2 - Small Talk

Unfathomable Friends

SMALL TALK

 

"Baek, jangan ganggu aku malam ini! Aku butuh tidur yang cukup."

Baekhyun seringkali mengirimkan pesan atau menelponku tengah malam hanya untuk mengobrol karena kebiasaan insomnianya. Sekarang kami sudah sampai di depan gedung apartemenku. Aku membuka helmet yang kugunakan kemudian meregangkan kedua tanganku sembari menguap sesekali.

"Baiklah." Baekhyun mendesah.

Baekhyun segera melesat dengan sepeda motornya. Jarak apartemen Baekyun hanya berselang 2 blok dari apartemenku, itulah yang membuat kami sering pergi bersama ke universitas.

Kubuka pintu apartemenku, aku mulai melepaskan mantel dan scrafku menaruhnya sembarangan di atas sofa. Beruntung apartemen ini masih memiliki penghangat ruangan walaupun dengan harga sewa yang sedikit miring. Kulangkahkan kakiku menuju kamar mandi, aku berhenti didepan cermin melihat pemandangan wajahku di depan cermin 'Luhan benar,  aku berantakan sekali hari ini' aku berkata pada bayanganku di cermin. Aku membasuh wajahku dengan dinginnya air yang keluar dari keran.

Setelah kembali dari kamar mandi aku segera berganti pakaian dengan piyama Hello Kitty favoritku. Aku merebahkan tubuhku diatas tempat tidur, tanganku bergerak meraba-raba saklar lampu disebelah tempat tidurku untuk mematikan lampu.

Aku menutup kedua mataku, memasuki alam mimpiku.

 

***

 

Aku terbangun dengan suara nyaring alarm,  aku  merangkak ke nakas di samping tempat tidur meraih ponsel untuk mematikan alarmnya. Aku mencoba memfokuskan pengelihatanku, melihat digit jam pada layar ponsel  'de-la-pppa  ti-ga-pu-luh' aku mengernyit mulai memikirkan sesuatu yang harus dilakukan hari ini, kulirik sticky note diatas meja belajarku 'Tambahan kuliah Kang-nim pukul 9. Tidak ada kata terlambat'. Tulisan tebal ber-highlight kuning terang itu itu membuat mataku terbuka lebar dari sebelumnya.

Terlambat lagi. Ceroboh. Awal pagiku selalu seperti ini.

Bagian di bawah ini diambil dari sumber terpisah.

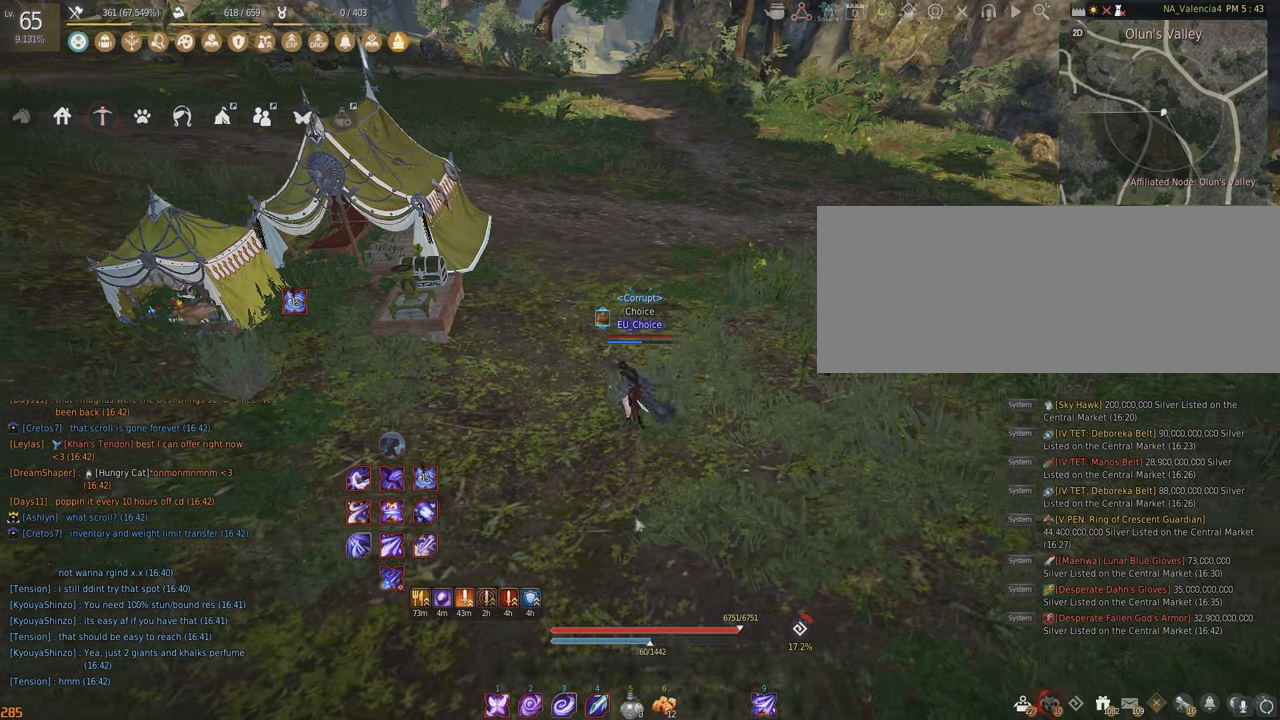
{"keys": [], "mouse": [], "events": [[117, "a", "up"]]}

Aku segera bangkit dari tempat tidurku berlari menuju kamar mandi, tidak lebih dari 10 menit waktu yang kubutuhkan untuk mandi. Aku masih mengenakan bathrobe, tangan kiriku sibuk menggerak-gerakan hairdryer untuk mengeringkan rambutku. 'Dimana ayolah dimana!' aku berkata gusar, mengobrak abrik isi lemari mencari salah satu celana jeans sebelum akhirnya aku menyadari semua celana jeansku masih ada di laundry, sial.

Akhirnya kuputuskan mengambil dress berwarna merah muda dengan panjang selutut dan belt di pagian pinggangnya. Setelah kukenakan baju pilihanku, kuambil stocking dan mantel berwarna hitam dan memakainya. Demi Tuhan ini musim dingin dan aku akan mati kedinginan jika hanya memakai dress seperti itu. Aku melangkah menuju ambang pintu meraih tas diatas sofa dan boots hitam di rak sepatu. Aku segera keluar dari apartemenku, mengunci apartemen dengan tergesa-gesa dan mengambil langkah seribu menuju Universitas.

Baekhyun baru saja sampai di depan gedung apartemenku. Beruntung hari ini jadwal kuliahku dan Baekhyun sama sehingga kita dapat berangkat bersama.

 

Aku baru sempat mengecek ponsel begitu kelas Kang-nim selesai. 15 panggilan tak terjawab dan 15 pesan dari Luhan. Aku membaca setiap pesan yang dikirimkan Luhan. Aku berjalan menuju perpustakaan tanpa memerhatikan pandangan di depanku karena terlalu sibuk membalas pesan Luhan.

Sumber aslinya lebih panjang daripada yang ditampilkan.